La valse des panneaux
Un peu partout dans la vallée, d’étranges signalisations ont fait leur apparition.
Il y a quelques années déjà, la loi "engagement national pour l'environnement", a fait évoluer la réglementation sur la publicité, notamment sur les préenseignes dérogatoires. C'est ainsi que les signalisations des activités, le long de nos routes de campagne, ont pour la plupart été proscrites. Aujourd'hui, seule l'indication des monuments historiques et des activités en relation avec la fabrication ou la vente de produits du terroir local est autorisée.
Ces dispositions ont souvent fait réagir les élus et les anciens bénéficiaires de ces préenseignes, jugeant ces dernières indispensables au maintien des activités situées pour la plupart, en zone rurale et hors de la vue du voyageur. La seule alternative, pour pouvoir flécher les activités concernées, reste la "signalisation d'information locale" (SIL) destinée aux services et activités liés au tourisme et situés à proximité de la voie.
Pour le département de la Drôme, cela s'est traduit par l'adoption d'une charte de la SIL, laquelle contient une nomenclature très précise des panonceaux autorisés. C'est ainsi que, depuis quelques jours, on a pu constater l'implantation de cette signalisation très discrète… au point de ne pas être très lisible par les automobilistes. Pour ajouter à l'incompréhension, certains panonceaux à fond sombre ont une écriture de teinte noire… alors que d'après la charte, elle devrait être blanche. En clair, cette signalisation serait parfaite en agglomération et pour les piétons, mais pas en rase campagne.
Bref ! Vous l'aurez compris, il n'y a certainement pas là de quoi satisfaire pleinement le client car, au final, c'est lui qui a payé. En effet, si les communes ou les intercommunalités se sont en général chargées du pilotage des dossiers, c'est bien le "bénéficiaire" de cette signalisation qui, dans la plupart des cas, en assure le financement et l'entretien.
La signalisation radars "fleurit" aussi nos campagnes Dans le même temps mais au niveau national, ont également fleuri les nouveaux (et pas très beaux) panneaux signalant les radars le long des grands axes. À la différence de ses prédécesseurs, cette signalisation n'est plus de proximité, mais applicable sur une plus ou moins longue distance.
Concernant notre région, c'est l'axe Valence Gap qui a été ainsi équipé de la sorte à chaque carrefour important et dans les deux sens. On n'ose deviner le nombre de panneaux pour très peu de radars… si l'on ne compte pas les "embarqués" ou mobiles qui - malgré ces avertissements à longue distance - nous surprendront toujours. C'est ainsi qu'à Crest on trouve le panneau annonçant la possibilité de radars sur 135 km… Cette nouvelle signalétique permet de supprimer celle aux abords de ces boîtes à contrôle comme sur la RD 111 à Étoile ; alors que celui de la route de Chabeuil tout comme celui de Chabrillan garderont leur avertissement de proximité.

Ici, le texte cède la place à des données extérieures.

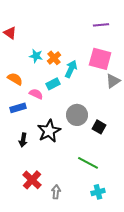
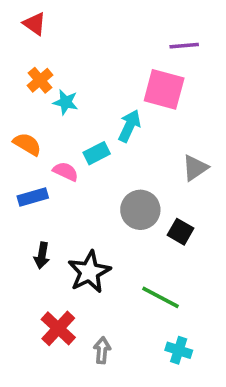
red triangle: (10, 33) -> (35, 24), moved
orange cross: (54, 58) -> (40, 80), moved
pink square: (100, 59) -> (164, 89), moved
gray triangle: (113, 81) -> (195, 168), moved
black star: (49, 131) -> (89, 272), moved
cyan cross: (98, 192) -> (179, 350), turned 32

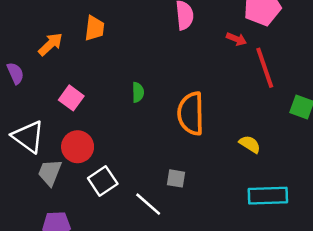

Tout ça, vous l'avez deviné, sent la prochaine limitation de vitesse à 80 km/h. Alors, pour parfaire le dispositif, il est envisagé de compliquer le tout par une restriction particulière aux routes à trois voies dont l'une est séparée par une ligne continue. Ce dispositif concernerait, sur le secteur du Crestois, deux portions de route: la 1ère à la montée du contournement ouest de Crest et la 2ème au quartier des Plantas entre Aouste et Crest. Sur ces courtes sections, on pourrait rouler à 90 dans un sens et à 80 dans l'autre ; à moins qu'on ne conserve un 70 existant. Que chacun y retrouve ses petits… Là aussi le nombre de panneaux va enfler et même si on pense que la lutte contre l'accidentologie routière n'est pas à remettre en cause, l'automobiliste, comme le contribuable, peut se poser la question sur le bien-fondé des moyens et sur la pertinence de la dépense.
La loi sur l'environnement avait sûrement un fondement louable au regard de nos paysages, mais les décideurs érudits parisiens n'avaient à l'évidence pas pris en compte toutes ses retombées sur nos territoires ruraux. Ils n'ont d'ailleurs pas mieux réfléchi lorsqu'ils ont décrété la nouvelle signalisation des mouchards routiers qui, pour le coup, sans offrir de meilleurs services, vient un peu ternir l'esprit de la loi sur l'environnement. Si on voulait imiter Monsieur de La Fontaine, on écrirait pour la morale de cette histoire : "On peut avoir longtemps fréquenté l'école, la réflexion, c'est comme la vue… plus on est éloigné du sujet, moins on le voit."